You can already run Hermes Agent with Claude, GPT, or DeepSeek. Now you can run all three in the same session, and the agent decides how each one contributes.
Nous Research just shipped Mixture of Agents 2.0 in Hermes Agent, and it’s the most practical multi-model feature I have seen in an open-source agent framework. You build presets that pair reference models with an aggregator, and the whole thing looks like a normal model to the agent. One /moa command, and your session runs across providers.
Here’s what shipped, how it works, and why it matters for anyone running AI agents on their own stack.
What Mixture of Agents Actually Does
MoA lets you configure a preset with one or more reference models and an aggregator model. Each time the agent needs to respond, it runs the references first to get their perspective on the conversation, then sends that analysis to the aggregator, which writes the actual response and makes tool calls.
The default preset ships with:
- Reference models: GPT-5.5 (OpenAI) and DeepSeek V4 Pro (DeepSeek)
- Aggregator: Claude Opus 4.8 (Anthropic)
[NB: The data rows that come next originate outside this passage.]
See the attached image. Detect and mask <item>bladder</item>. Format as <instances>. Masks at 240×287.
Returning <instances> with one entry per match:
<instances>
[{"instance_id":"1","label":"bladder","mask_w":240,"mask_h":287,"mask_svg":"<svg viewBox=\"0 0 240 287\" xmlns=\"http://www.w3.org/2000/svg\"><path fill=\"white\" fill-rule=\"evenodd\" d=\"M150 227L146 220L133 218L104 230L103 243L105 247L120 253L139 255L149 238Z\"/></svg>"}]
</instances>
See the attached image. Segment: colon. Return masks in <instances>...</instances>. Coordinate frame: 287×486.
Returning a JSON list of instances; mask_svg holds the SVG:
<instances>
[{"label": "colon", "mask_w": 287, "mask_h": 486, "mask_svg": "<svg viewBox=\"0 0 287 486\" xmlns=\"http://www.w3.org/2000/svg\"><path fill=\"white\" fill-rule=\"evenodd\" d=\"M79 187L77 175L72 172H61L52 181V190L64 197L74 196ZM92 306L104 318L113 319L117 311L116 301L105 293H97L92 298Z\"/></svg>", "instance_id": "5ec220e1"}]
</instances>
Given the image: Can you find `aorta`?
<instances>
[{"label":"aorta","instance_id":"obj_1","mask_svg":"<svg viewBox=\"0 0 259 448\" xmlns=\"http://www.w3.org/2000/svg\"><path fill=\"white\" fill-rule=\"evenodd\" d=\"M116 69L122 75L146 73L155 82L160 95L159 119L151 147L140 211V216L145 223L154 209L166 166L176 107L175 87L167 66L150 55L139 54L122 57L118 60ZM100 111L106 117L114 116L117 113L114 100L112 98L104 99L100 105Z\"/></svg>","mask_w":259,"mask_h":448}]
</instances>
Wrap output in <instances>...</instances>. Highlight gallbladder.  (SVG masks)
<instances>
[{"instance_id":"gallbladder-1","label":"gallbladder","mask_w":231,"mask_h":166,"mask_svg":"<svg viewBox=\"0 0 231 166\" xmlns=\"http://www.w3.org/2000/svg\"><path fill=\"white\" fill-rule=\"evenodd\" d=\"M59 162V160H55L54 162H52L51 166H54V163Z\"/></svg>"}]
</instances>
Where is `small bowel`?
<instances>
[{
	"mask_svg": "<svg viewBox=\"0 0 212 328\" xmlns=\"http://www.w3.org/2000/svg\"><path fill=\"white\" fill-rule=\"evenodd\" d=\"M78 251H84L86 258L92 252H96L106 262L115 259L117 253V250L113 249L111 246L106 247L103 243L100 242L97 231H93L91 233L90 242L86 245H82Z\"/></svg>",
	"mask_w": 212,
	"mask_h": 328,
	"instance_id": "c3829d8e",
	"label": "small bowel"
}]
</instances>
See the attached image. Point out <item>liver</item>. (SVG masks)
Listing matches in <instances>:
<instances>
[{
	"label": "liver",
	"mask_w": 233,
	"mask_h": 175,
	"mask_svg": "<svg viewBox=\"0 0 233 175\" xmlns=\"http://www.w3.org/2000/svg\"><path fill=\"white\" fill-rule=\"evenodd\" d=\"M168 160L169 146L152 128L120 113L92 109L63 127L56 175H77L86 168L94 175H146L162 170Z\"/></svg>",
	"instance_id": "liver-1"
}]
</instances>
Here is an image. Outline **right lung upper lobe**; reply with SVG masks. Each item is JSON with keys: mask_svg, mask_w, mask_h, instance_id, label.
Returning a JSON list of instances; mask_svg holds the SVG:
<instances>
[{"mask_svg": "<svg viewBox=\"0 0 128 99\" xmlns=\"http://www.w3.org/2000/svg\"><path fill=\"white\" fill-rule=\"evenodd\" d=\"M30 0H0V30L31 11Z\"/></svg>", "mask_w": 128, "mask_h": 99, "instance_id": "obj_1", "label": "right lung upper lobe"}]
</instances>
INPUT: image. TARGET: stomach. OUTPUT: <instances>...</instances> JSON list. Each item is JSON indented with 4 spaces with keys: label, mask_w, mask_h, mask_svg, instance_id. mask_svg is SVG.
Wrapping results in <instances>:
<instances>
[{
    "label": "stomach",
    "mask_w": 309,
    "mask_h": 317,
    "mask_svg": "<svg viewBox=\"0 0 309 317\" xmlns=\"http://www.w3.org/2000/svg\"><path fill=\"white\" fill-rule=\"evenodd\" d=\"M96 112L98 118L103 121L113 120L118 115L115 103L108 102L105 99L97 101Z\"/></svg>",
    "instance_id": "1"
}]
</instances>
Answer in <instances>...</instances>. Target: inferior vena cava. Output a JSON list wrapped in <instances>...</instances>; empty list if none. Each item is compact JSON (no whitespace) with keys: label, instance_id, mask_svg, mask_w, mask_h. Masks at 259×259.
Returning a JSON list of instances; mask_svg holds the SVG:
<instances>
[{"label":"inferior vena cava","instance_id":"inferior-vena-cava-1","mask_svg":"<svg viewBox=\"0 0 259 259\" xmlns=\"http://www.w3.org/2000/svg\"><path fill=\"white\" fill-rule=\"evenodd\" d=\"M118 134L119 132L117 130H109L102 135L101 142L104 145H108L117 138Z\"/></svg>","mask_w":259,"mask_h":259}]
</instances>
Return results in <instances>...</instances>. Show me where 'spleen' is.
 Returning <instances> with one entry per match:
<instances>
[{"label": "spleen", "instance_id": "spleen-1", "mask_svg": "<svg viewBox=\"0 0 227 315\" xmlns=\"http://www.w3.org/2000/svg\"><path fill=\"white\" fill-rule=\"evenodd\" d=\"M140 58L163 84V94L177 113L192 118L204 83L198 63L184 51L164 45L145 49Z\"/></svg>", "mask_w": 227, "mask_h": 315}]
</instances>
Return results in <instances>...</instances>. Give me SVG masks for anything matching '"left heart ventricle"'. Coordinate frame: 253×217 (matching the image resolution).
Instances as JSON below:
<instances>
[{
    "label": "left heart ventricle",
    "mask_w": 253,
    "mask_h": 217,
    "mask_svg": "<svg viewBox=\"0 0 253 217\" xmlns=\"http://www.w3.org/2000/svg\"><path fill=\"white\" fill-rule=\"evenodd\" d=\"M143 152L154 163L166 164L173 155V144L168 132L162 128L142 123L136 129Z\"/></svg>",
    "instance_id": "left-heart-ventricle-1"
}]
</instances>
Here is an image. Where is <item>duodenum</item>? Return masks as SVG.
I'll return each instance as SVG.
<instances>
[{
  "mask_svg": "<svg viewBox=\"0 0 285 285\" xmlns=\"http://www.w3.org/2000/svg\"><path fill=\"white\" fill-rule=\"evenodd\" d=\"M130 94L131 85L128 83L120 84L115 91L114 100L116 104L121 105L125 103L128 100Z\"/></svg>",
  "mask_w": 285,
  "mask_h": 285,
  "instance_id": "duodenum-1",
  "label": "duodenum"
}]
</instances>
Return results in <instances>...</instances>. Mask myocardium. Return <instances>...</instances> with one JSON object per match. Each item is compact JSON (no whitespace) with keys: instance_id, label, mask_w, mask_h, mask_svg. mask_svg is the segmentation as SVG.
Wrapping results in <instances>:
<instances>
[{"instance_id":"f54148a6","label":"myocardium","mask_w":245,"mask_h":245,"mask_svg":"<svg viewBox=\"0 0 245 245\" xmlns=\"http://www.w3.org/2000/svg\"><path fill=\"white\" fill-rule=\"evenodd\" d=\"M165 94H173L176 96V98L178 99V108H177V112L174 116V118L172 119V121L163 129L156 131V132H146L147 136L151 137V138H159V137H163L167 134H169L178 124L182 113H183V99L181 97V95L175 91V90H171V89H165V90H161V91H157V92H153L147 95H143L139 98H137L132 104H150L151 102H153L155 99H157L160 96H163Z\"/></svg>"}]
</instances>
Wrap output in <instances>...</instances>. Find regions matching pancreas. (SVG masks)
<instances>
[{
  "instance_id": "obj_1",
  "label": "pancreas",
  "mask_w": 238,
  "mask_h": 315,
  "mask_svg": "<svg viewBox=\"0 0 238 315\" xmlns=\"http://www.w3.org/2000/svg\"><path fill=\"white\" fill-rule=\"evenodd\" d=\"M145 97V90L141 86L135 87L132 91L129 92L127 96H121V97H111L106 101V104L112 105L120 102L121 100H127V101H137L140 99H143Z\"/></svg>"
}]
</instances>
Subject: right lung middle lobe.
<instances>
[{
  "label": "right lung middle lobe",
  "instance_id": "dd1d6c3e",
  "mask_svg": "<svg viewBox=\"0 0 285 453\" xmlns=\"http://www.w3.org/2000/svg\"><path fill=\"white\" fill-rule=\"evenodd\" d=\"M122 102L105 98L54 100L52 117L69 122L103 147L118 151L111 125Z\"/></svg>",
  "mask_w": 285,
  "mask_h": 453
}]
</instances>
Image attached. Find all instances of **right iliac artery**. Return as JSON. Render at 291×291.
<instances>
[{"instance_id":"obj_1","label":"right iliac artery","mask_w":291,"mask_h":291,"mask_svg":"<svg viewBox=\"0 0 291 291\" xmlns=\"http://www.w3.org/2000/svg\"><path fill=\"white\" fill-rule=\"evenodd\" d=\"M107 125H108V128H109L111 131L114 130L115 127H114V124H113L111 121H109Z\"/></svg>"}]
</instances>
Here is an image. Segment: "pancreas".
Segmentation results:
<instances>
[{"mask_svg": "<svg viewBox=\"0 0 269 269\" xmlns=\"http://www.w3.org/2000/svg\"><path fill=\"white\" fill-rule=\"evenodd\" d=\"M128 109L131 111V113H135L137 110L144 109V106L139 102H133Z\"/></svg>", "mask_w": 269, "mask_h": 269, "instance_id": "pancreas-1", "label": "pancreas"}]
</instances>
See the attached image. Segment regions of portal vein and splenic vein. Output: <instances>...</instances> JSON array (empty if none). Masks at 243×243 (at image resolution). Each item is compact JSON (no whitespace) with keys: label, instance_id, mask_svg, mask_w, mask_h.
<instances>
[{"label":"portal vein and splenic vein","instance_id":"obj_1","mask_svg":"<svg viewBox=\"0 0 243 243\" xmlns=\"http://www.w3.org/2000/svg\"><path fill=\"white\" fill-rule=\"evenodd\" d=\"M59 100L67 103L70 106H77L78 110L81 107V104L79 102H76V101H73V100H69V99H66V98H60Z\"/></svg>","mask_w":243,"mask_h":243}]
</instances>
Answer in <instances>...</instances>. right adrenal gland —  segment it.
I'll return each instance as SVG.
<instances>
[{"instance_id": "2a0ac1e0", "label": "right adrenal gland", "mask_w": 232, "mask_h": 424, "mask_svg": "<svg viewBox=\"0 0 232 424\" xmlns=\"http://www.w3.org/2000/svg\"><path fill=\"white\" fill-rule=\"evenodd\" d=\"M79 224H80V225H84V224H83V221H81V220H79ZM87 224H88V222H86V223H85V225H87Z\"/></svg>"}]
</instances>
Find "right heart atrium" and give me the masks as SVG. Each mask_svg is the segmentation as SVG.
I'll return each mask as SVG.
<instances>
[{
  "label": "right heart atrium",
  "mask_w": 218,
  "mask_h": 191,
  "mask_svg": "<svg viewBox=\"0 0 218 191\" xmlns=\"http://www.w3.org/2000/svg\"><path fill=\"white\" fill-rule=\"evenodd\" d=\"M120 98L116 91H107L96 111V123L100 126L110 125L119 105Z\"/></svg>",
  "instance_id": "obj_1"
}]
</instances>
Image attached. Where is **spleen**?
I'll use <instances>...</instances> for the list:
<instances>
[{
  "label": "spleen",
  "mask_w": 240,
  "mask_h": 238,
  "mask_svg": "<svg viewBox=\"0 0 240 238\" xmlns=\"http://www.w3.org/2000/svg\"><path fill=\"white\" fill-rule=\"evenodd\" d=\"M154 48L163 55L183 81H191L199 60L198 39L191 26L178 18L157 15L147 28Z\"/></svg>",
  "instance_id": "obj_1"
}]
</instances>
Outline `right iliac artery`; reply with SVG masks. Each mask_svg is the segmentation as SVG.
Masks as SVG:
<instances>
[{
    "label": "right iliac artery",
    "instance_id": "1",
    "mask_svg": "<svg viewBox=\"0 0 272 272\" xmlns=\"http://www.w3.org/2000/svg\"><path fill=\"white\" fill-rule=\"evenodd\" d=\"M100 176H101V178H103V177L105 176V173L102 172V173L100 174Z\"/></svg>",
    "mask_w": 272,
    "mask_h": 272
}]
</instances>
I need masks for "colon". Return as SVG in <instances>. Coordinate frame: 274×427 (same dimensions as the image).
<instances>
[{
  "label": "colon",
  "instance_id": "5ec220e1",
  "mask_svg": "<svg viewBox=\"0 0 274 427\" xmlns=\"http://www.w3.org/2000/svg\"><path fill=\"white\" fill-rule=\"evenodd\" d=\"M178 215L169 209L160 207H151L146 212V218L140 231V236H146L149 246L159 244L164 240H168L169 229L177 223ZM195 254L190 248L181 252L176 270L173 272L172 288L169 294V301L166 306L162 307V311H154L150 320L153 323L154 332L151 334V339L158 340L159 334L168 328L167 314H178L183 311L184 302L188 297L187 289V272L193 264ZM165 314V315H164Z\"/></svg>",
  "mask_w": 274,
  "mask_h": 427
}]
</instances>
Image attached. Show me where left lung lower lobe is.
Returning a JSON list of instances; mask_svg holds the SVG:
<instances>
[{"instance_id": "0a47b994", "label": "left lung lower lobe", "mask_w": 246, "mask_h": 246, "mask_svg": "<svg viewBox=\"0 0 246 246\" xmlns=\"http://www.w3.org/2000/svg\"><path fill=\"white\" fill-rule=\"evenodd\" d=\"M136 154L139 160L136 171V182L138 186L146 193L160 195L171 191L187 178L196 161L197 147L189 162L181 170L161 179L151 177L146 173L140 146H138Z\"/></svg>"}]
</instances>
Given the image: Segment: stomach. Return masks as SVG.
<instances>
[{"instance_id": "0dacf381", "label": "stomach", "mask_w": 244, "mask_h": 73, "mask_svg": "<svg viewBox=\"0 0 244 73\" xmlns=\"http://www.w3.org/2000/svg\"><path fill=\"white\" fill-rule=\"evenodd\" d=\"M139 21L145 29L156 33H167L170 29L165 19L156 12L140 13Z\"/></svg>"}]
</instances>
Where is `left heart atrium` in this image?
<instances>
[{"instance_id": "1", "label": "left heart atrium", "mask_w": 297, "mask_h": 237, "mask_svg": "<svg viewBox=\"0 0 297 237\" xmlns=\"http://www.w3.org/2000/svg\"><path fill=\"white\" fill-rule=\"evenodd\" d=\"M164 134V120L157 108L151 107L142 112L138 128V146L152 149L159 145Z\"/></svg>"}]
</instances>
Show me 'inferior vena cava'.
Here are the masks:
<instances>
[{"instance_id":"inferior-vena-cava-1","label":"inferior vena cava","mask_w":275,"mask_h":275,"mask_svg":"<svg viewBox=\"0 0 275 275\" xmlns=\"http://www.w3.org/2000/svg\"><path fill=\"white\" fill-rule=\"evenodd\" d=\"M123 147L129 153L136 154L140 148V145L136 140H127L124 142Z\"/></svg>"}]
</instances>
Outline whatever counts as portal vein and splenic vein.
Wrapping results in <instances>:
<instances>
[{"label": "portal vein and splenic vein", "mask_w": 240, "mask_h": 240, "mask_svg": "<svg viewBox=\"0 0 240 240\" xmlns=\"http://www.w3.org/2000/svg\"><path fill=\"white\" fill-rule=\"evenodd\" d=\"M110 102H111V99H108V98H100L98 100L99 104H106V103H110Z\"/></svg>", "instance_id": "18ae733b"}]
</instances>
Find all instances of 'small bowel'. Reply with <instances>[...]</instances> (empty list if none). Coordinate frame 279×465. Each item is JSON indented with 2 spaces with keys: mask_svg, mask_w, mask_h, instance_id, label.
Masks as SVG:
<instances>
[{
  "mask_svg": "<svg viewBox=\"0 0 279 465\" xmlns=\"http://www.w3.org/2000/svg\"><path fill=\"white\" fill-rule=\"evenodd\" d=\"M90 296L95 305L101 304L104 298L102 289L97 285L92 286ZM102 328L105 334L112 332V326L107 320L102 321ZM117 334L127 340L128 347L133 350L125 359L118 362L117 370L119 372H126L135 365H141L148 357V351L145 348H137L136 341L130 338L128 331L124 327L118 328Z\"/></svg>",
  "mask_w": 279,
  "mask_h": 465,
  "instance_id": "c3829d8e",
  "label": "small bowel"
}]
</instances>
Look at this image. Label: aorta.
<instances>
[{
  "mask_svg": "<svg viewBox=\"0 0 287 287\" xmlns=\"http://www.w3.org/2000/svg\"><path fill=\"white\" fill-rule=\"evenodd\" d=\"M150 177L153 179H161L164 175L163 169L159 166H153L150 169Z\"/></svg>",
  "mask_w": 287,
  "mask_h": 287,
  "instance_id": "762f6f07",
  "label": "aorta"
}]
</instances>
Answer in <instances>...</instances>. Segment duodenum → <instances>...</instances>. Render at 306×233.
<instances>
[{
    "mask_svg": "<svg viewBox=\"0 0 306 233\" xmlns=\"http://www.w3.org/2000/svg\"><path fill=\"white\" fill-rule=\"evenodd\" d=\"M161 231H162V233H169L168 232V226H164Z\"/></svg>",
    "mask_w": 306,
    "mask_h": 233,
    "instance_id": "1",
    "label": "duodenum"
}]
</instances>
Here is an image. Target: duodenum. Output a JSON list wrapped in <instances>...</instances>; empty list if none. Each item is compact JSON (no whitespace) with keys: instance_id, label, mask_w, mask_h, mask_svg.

You pick the preset through /model review --provider moa or just /moa, and it shows up as a normal model on every Hermes surface: CLI, TUI, gateway (Telegram, Discord, etc.), and Desktop. No custom routing code. No middleware. No wrapper scripts.
The Numbers
On HermesBench (their upcoming internal benchmark), the default MoA preset scores 0.8202. For comparison:
- Claude Opus 4.8 alone: 0.7607
- GPT-5.5 alone: 0.7412
That’s about 8% higher than Opus alone and roughly 11% higher than GPT-5.5 alone. The configuration beats its strongest component by a solid margin, which confirms the multi-model perspective lift is real — not just averaging two models together.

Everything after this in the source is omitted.